• **PROBLEM**
Every entry should be returned unchanged, with the pictures omitted.

• **RECORDS SUPPLIED**
------------------------
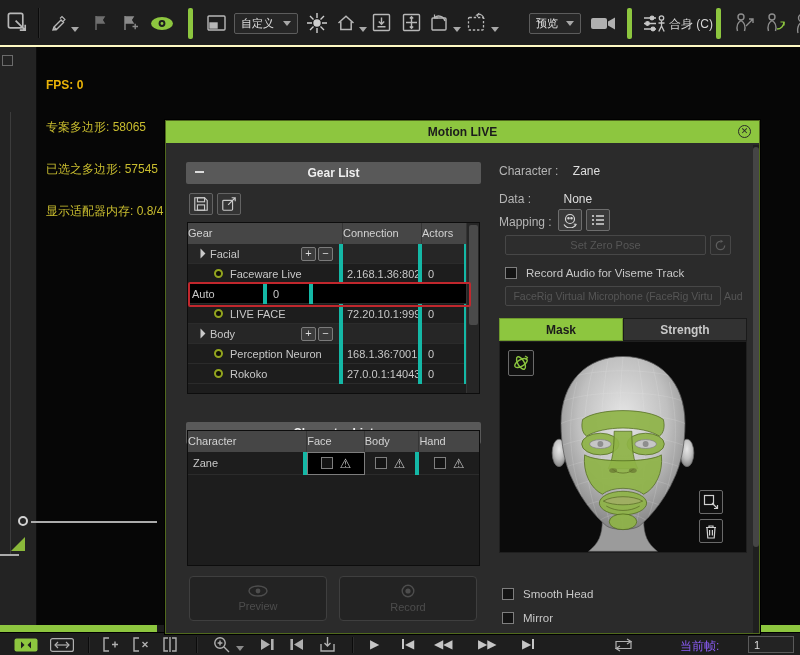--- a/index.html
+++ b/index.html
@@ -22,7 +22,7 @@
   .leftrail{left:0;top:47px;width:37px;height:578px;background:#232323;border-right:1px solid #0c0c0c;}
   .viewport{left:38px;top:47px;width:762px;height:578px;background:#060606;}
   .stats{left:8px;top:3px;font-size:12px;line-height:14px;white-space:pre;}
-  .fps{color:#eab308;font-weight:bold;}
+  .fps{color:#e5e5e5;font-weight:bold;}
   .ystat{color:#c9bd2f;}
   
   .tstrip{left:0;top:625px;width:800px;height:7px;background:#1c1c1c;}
------------------------
• **EXPECTED ANSWER**
--- a/index.html
+++ b/index.html
@@ -22,7 +22,7 @@
   .leftrail{left:0;top:47px;width:37px;height:578px;background:#232323;border-right:1px solid #0c0c0c;}
   .viewport{left:38px;top:47px;width:762px;height:578px;background:#060606;}
   .stats{left:8px;top:3px;font-size:12px;line-height:14px;white-space:pre;}
-  .fps{color:#eab308;font-weight:bold;}
+  .fps{color:#e5e5e5;font-weight:bold;}
   .ystat{color:#c9bd2f;}
   
   .tstrip{left:0;top:625px;width:800px;height:7px;background:#1c1c1c;}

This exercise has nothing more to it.